"What is the sense of being against a man simply because of his birth? How can any man help how he is born?"
In 1932 Churchill's research on the Marlborough biography took him to the European battlefields on which his ancestor had staked his claim to greatness. Churchill continued to Munich and a possible meeting with Adolf Hitler. Martin Gilbert tells the story. . .
When in November 1932, shortly before Hitler came to power, and Churchill was in Munich doing some historical research about the First Duke of Marlborough, . . .an intermediary tried to get him to meet Hitler, who was in Munich at the time and had high hopes of coming to power within months. Churchill agreed to meet Hitler, who was going to come to see him in his hotel in Munich, and said to the intermediary: "There are a few questions you might like to put to him, which can be the basis of our discussion when we meet." Among them was the following question: "What is the sense of being against a man simply because of his birth? How can any man help how he is born?"

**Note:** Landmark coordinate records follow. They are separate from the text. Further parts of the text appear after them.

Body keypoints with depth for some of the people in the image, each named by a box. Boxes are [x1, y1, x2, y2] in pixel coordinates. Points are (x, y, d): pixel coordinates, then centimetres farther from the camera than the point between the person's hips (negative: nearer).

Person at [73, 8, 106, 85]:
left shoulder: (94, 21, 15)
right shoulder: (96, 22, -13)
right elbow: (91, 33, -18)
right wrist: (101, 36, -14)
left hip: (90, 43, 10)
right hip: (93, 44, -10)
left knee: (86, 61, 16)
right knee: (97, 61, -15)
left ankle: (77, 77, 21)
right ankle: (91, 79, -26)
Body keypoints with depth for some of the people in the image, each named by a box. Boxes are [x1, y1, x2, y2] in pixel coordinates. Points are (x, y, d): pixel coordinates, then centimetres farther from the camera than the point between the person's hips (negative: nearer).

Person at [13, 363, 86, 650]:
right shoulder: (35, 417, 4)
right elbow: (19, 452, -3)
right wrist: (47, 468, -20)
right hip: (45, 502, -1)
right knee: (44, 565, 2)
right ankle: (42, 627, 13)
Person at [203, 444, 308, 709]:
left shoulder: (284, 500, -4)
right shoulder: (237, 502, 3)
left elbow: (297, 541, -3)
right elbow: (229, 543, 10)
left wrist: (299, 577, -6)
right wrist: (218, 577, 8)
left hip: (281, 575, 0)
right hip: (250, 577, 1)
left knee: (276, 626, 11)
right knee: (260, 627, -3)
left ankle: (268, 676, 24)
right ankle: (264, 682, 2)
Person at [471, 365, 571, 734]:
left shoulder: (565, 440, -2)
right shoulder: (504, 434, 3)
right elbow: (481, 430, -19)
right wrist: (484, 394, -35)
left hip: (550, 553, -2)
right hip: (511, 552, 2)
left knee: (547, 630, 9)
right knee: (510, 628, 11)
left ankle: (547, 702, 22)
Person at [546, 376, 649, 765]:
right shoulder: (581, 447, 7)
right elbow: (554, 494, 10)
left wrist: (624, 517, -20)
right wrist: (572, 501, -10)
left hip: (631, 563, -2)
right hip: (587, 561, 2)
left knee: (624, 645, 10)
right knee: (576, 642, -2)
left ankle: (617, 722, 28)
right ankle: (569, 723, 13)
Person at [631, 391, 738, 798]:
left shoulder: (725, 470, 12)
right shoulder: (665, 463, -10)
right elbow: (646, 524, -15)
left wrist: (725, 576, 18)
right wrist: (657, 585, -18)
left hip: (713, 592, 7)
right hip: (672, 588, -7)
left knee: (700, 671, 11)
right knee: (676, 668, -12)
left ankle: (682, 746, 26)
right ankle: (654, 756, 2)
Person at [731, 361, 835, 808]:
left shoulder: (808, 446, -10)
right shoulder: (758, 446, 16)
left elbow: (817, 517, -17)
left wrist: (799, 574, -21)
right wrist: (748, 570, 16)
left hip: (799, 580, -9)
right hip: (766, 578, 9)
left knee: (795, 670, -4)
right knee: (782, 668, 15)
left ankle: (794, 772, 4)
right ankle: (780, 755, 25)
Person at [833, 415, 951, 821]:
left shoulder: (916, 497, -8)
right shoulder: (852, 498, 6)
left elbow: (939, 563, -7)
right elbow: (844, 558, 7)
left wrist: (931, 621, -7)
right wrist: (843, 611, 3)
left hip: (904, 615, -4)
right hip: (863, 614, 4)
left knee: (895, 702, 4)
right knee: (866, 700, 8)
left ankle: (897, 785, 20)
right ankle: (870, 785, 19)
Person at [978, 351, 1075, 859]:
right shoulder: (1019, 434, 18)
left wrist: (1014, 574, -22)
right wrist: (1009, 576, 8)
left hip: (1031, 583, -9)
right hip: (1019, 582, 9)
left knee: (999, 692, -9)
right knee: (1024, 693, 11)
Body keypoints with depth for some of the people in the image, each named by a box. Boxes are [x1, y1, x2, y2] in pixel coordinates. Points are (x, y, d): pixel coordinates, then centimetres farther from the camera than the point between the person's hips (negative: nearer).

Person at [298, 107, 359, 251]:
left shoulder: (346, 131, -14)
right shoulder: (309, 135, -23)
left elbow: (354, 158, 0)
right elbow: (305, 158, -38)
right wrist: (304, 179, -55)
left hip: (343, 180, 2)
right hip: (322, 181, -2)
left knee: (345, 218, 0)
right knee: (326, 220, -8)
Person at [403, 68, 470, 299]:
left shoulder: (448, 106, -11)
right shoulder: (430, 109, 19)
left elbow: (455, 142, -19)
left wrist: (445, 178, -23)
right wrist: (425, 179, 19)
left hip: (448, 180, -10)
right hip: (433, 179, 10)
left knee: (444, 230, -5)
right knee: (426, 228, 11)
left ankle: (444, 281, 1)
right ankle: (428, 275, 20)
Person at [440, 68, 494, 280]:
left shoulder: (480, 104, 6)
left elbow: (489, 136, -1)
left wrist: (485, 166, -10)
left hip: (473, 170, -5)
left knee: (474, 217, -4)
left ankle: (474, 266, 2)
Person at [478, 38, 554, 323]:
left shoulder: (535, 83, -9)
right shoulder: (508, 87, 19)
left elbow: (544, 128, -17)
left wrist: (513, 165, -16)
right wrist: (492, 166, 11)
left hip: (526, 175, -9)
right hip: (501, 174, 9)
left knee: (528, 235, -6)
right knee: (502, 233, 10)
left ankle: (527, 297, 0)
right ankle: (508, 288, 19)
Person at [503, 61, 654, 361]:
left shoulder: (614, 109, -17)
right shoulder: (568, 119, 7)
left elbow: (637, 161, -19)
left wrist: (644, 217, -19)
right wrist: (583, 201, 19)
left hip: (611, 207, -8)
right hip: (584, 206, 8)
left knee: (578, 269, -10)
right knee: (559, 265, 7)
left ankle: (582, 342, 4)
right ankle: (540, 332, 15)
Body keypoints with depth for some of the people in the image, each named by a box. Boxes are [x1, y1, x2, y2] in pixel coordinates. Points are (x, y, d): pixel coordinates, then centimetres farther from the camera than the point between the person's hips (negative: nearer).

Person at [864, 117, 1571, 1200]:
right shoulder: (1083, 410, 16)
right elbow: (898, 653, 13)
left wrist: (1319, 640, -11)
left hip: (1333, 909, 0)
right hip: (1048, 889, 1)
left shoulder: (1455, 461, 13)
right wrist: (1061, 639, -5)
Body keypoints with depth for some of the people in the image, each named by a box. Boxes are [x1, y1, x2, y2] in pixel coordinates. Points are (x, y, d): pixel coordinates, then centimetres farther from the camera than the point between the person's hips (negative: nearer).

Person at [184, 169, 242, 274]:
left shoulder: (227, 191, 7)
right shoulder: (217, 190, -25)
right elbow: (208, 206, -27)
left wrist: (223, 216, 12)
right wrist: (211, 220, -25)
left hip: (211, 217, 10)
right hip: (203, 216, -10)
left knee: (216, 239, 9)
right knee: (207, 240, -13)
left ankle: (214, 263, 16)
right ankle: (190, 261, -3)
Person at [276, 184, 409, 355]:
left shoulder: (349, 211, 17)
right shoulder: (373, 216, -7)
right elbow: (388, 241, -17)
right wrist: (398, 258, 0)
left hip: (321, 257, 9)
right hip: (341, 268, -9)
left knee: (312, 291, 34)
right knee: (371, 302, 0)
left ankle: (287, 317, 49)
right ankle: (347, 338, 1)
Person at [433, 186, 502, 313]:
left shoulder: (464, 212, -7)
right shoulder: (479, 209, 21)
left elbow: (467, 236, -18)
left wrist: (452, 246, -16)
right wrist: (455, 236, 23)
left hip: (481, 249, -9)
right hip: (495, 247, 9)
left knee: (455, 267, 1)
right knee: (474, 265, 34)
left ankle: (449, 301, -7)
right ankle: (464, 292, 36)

This may seem a simple sentiment to us now, but how many people, distinguished people from Britain, the United States and other countries, who met or might have met Hitler, raised that question with him? So surprised, and possibly angered, was Hitler by this question that he declined to come to the hotel and see Churchill. . .
POWERLINE FOOTNOTE: My friend Glenn Ellmers reminds me of the best part of the story. In The Gathering Storm Churchill remarks: "Thus Hitler lost his only chance of meeting me."